[Recorded data]
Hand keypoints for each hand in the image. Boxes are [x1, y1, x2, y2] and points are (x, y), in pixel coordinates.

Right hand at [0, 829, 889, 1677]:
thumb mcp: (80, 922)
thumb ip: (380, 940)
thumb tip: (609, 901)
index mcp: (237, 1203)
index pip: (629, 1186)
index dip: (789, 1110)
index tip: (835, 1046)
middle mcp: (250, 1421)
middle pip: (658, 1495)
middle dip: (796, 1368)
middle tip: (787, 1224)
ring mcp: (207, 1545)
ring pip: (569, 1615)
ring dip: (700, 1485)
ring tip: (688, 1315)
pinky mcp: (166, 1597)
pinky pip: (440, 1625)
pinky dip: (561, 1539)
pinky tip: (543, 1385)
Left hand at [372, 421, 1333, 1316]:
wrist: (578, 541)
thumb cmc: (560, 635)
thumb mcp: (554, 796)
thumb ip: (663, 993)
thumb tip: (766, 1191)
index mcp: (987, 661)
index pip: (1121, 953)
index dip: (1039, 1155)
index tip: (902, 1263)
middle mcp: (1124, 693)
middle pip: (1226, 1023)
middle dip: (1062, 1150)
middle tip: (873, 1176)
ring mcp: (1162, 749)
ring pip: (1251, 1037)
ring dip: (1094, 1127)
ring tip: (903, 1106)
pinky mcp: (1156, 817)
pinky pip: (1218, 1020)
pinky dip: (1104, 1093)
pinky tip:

What to work on.
Repeat the lines above, from the one containing "middle mcp: (250, 1421)" to the final line, word for word and with nothing else.

Output below.
middle mcp: (250, 1421)
middle pip: (658, 1495)
middle dip: (796, 1368)
middle tip: (787, 1224)
ring mcp: (207, 1545)
ring pip: (569, 1615)
ring dip: (700, 1485)
ring tip: (688, 1315)
pinky mcp: (166, 1597)
pinky pip: (440, 1625)
pinky dip: (561, 1539)
pinky tip: (543, 1385)
Left hand at [372, 421, 1333, 1316]:
wrist: (578, 541)
thumb cmc: (560, 635)
thumb mcp: (554, 796)
thumb ip: (663, 993)
thumb tip: (766, 1191)
index mcp: (987, 661)
index pip: (1121, 953)
index dip: (1039, 1155)
index tip: (902, 1263)
middle mcp: (1124, 693)
middle pip: (1226, 1023)
middle dip: (1062, 1150)
middle tip: (873, 1176)
ring mcp: (1162, 749)
ring pip: (1251, 1037)
ring dip: (1094, 1127)
ring tip: (903, 1106)
pinky mcp: (1156, 817)
pinky pip: (1218, 1020)
pinky dip: (1104, 1093)
pinky tip:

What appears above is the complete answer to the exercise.